CASE LAW - Varga v Kondola
- Case Law |
- Collisions |
Nicola Varga was late for an Epicure party and was using her iPhone's GPS app to navigate westbound on the Lougheed Highway from the Golden Ears Bridge in Pitt Meadows. She needed to make a left turn at the Park Road intersection so she began to make her way from the acceleration lane across three lanes of traffic to the left turn lane for the intersection. As she crossed from the center through lane to the left through lane she was hit from behind by a delivery truck driven by Bryan Kondola.
That collision caused the Varga vehicle to cross over the median and strike an oncoming vehicle driven by James Swanson in the curb lane on the other side of the highway.
Mr. Kondola had followed Ms. Varga onto the Lougheed Highway and took up a position in the middle lane two vehicles behind her. He watched the two vehicles jockey for position and formed the opinion that Varga did not know where she was going and was a hazard due to her sudden lane changes. He did not slow or change lane position until Ms. Varga lane changed immediately in front of him and braked. At that point all he could do was brake, but he was not able to avoid the collision.

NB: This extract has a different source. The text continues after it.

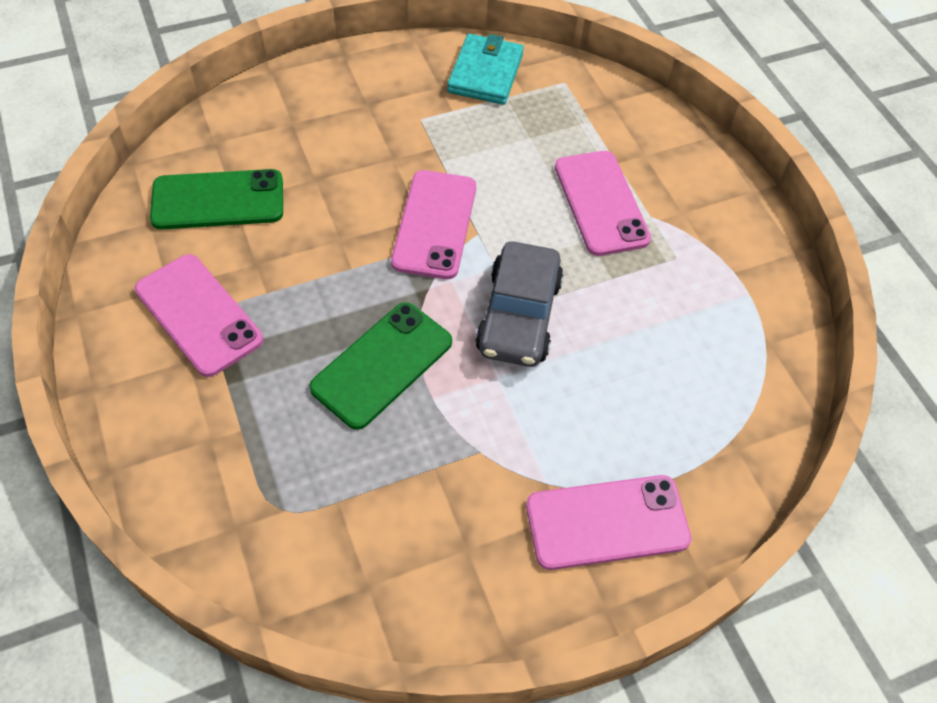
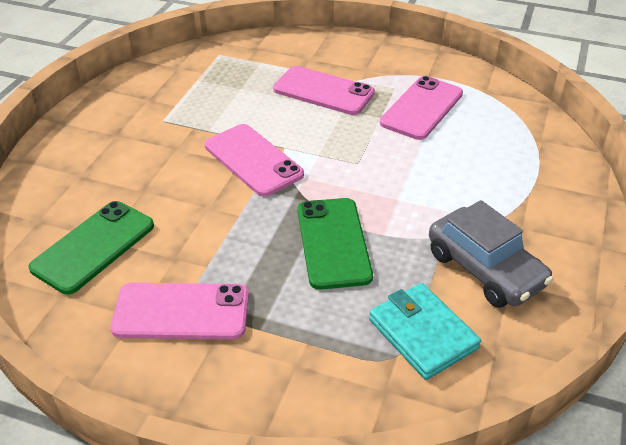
camera: 45 degrees left, 15 degrees down
(485, 73) = (167, 77): turquoise wallet -> turquoise wallet (422, 334)
(519, 316) = (364, 165): grey car -> grey car (485, 269)
(607, 522) = (545, 213): pink phone -> pink phone (422, 108)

The Honourable Madam Justice Griffin discussed the Motor Vehicle Act provisions regarding driving without due care and lane changing in the context of the evidence. She found Ms. Varga 75% at fault for making the unsafe lane change and Mr. Kondola 25% at fault for failing to exercise caution in the face of Ms. Varga's erratic driving.
Makes sense to me.
There's no excuse for bad lane-changing, and that includes following GPS directions - if you miss your turn, the unit will typically start re-calculating and figure out the best way to get you back on track toward your destination.
I have a Garmin (still useful in the hinterlands, or situations where internet is weak or expensive) and Google Maps in my Android phone (which just gets smarter all the time, remarkably) and both devices provide all the warning possible to position for your next maneuver.
GPS must be included in standard driving instructions
Too often I am seeing drivers that are acting distracted and driving erratic only because they are unfamiliar with the area and are looking at their GPS more than at where they are going.
I think all drivers should be instructed to study their route and must be tested on map reading and self-orientation as part of their Driver's License exam. The following things need to be explained to all new drivers:
- Know your route (with or with-out GPS)
- Its OK to miss a turn
- Road over screen
Old school turn counting works best for me - whenever I travel to an unknown area I always count the total number of intersection turns I have to make - even if I miss a count while driving - the awareness of how many lefts and rights I've made and still need to make tells me where I am on my route. Whenever I plan a route I always keep in-mind a "miss a turn" contingency - or rather I study my turns and make note of turns that are easily missed (i.e. can turn next block) or turns that I must prepare for in-advance (i.e. highway entrances or highway direction changes). Staring at the GPS presents a bigger distraction than reading texts - trying to read street names on a cluttered screen feels way worse than reading a text message - I just don't do it - I listen to voice instructions.
Choice of a GPS matters too. I've had a pleasure & displeasure of driving rented vehicles with built in GPS - some systems made me miss every single turn or turn early. Some systems like Google Maps on iPhone have improved dramatically. Best systems always display the lane configuration of the intersection that you need to turn at in-advance. I find these snippets of "what the intersection will look like" to be most informative, especially when its 5 lanes going one way and another 4 going the other way - its imperative to know what lane to aim for in-advance.
Voice directions could still use a little work on Google Maps, although they are constantly getting better, I am still sometimes confused with the useless instructions like "in 500 feet merge left onto Hwy 1" - when getting on-to the on-ramp; I mean it's not like I have a choice - except for driving into the ditch maybe.
One thing I've noticed the GPS to be severely lacking is HOV awareness. Some highways in the USA have some amazing HOV routes - dedicated by-passes that skip huge highway cloverleafs and give drivers a fast track that is sometimes completely different from the regular lanes. I find that most GPS systems are completely oblivious to these parallel HOV routes and you have to look out for the highway signs to resolve each such HOV detour - but it's worth it in heavy traffic and keeps you alert and aware - which is always nice. It would be nice if you could "declare as HOV" to your GPS unit - so that it guides you onto the HOV routes.
I also find that GPS can induce a light hypnosis on a long journey, where you as a driver feel like you are offloading a part of your duties onto the GPS and you feel like some part of the usual awareness can be turned off. This phenomenon is a false sense of security - we must consciously recognize it and give our heads a timely shake.